Kodiak’s school board approved a new budget on Monday, after taking a hit of about $1.8 million after Gov. Mike Dunleavy slashed the one-time funding approved by the state legislature in half.
No staff positions are being cut this year and the district is instead reducing their budget for supplies by about $600,000. Another $500,000 will come out of the district’s savings, or fund balance. The rest of the deficit is spread across maintenance and school activities.
Cyndy Mika is the school district’s superintendent. She said it’s a big challenge for schools to avoid layoffs.
“80% of our budget is in personnel,” she said. “And so when you take almost a $2 million cut in state funding and it has to come out of anything that’s not personnel related – any funds that isn’t personnel related took a cut.”
Some of the first noticeable changes will take effect when the district sends out school supply lists for parents. The district will also likely charge activity fees for extracurriculars that cost the district money.
“We were attempting to put in school supplies (so) that parents wouldn’t have to buy school supplies,” Mika said. “We’ve been doing that with CARES (Act) money.”
The CARES Act, or the Coronavirus Aid, Relief, and Economic Security Act, gave schools and businesses federal money to stimulate the economy during the pandemic.

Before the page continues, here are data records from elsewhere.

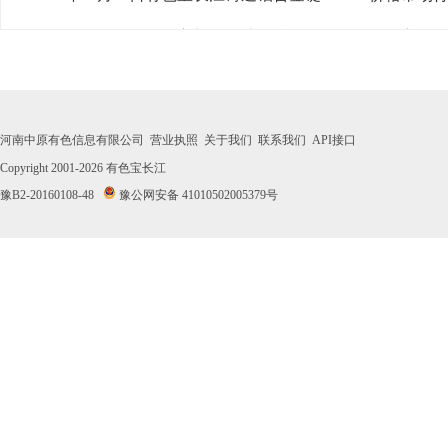
· 2026年07月30日有色宝长江铸造铝合金锭A356.2价格市场
· 2026年07月29日有色宝长江铸造铝合金锭A356.2价格市场
· 2026年07月28日有色宝长江铸造铝合金锭A356.2价格市场
河南中原有色信息有限公司
营业执照
关于我们
联系我们
API接口
· 2026年07月27日有色宝长江铸造铝合金锭A356.2价格市场
Copyright 2001-2026
有色宝长江
豫B2-20160108-48
豫公网安备 41010502005379号
· 2026年07月24日有色宝长江铸造铝合金锭A356.2价格市场
· 2026年07月23日有色宝长江铸造铝合金锭A356.2价格市场
· 2026年07月22日有色宝长江铸造铝合金锭A356.2价格市场
· 2026年07月21日有色宝长江铸造铝合金锭A356.2价格市场
· 2026年07月20日有色宝长江铸造铝合金锭A356.2价格市场
· 2026年07月17日有色宝长江铸造铝合金锭A356.2价格市场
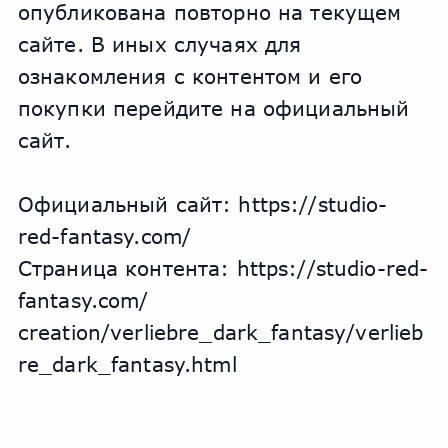
опубликована повторно на текущем 
сайте. В иных случаях для 
ознакомления с контентом и его 
покупки перейдите на официальный 
сайт. 
Официальный сайт: https://studio-
red-fantasy.com/
Страница контента: https://studio-red-
fantasy.com/
сreation/verliebre_dark_fantasy/verlieb
re_dark_fantasy.html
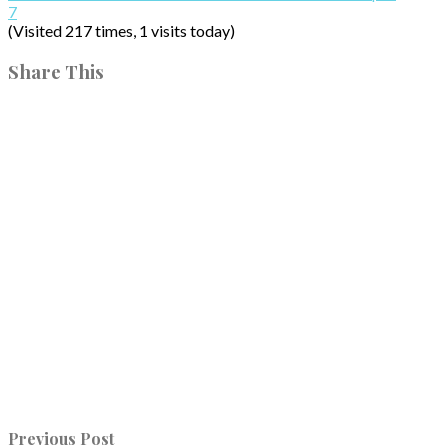
7
(Visited 217 times, 1 visits today)
Share This
Previous Post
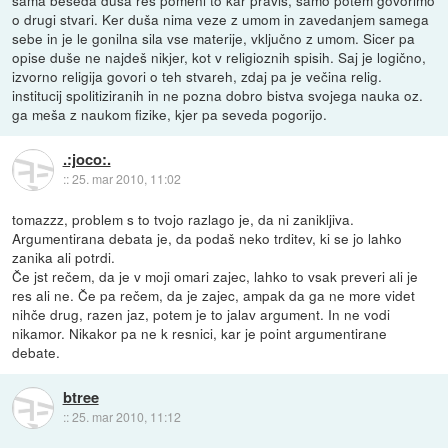
o drugi stvari. Ker duša nima veze z umom in zavedanjem samega
sebe in je le gonilna sila vse materije, vključno z umom. Sicer pa
opise duše ne najdeš nikjer, kot v religioznih spisih. Saj je logično,
izvorno religija govori o teh stvareh, zdaj pa je večina relig.
institucij spolitiziranih in ne pozna dobro bistva svojega nauka oz.
ga meša z naukom fizike, kjer pa seveda pogorijo.
.:joco:.
::
25. mar 2010, 11:02
tomazzz, problem s to tvojo razlago je, da ni zanikljiva.
Argumentirana debata je, da podaš neko trditev, ki se jo lahko
zanika ali potrdi.
Če jst rečem, da je v moji omari zajec, lahko to vsak preveri ali je
res ali ne. Če pa rečem, da je zajec, ampak da ga ne more videt
nihče drug, razen jaz, potem je to jalav argument. In ne vodi
nikamor. Nikakor pa ne k resnici, kar je point argumentirane
debate.
btree
::
25. mar 2010, 11:12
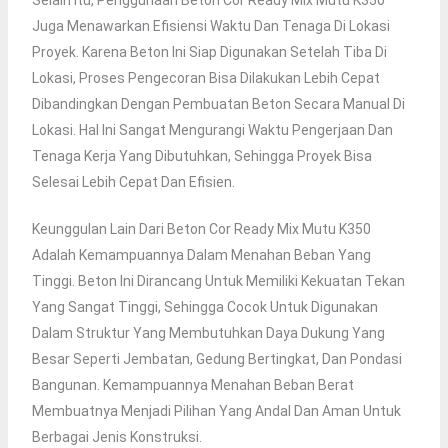
Selain Itu, Penggunaan Beton Cor Ready Mix Mutu K350
Juga Menawarkan Efisiensi Waktu Dan Tenaga Di Lokasi
Proyek. Karena Beton Ini Siap Digunakan Setelah Tiba Di
Lokasi, Proses Pengecoran Bisa Dilakukan Lebih Cepat
Dibandingkan Dengan Pembuatan Beton Secara Manual Di
Lokasi. Hal Ini Sangat Mengurangi Waktu Pengerjaan Dan
Tenaga Kerja Yang Dibutuhkan, Sehingga Proyek Bisa
Selesai Lebih Cepat Dan Efisien.
Keunggulan Lain Dari Beton Cor Ready Mix Mutu K350
Adalah Kemampuannya Dalam Menahan Beban Yang
Tinggi. Beton Ini Dirancang Untuk Memiliki Kekuatan Tekan
Yang Sangat Tinggi, Sehingga Cocok Untuk Digunakan
Dalam Struktur Yang Membutuhkan Daya Dukung Yang
Besar Seperti Jembatan, Gedung Bertingkat, Dan Pondasi
Bangunan. Kemampuannya Menahan Beban Berat
Membuatnya Menjadi Pilihan Yang Andal Dan Aman Untuk
Berbagai Jenis Konstruksi.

But with that funding running out and a reduced budget, buying supplies for students is no longer possible. Staff will also have to make-do with fewer office supplies as well. Both students and staff will also have reduced travel budgets.
Mika said maintenance staff are also seeing a huge cut next year. Their budget for contracting tradespeople like plumbers and electricians was reduced by about $250,000. Another $170,000 set aside for maintenance equipment was also cut.
The fund balance is absorbing a large chunk of the deficit this year too, but that money won’t last forever. Mika said this could be the last year before the district is forced to look at layoffs and cutting jobs.
“It’s going to be almost impossible to make further cuts into anything that’s not personnel,” she said. “We have such a tight and slim budget right now. It’s going to be really difficult to make it through the school year.”
In its new budget, KIBSD will be using about half of what’s left in their fund balance – about $2.5 million. If the state doesn’t increase funding next year, the district would face a deficit of about $5 million. The school board will begin looking at next year’s budget in September.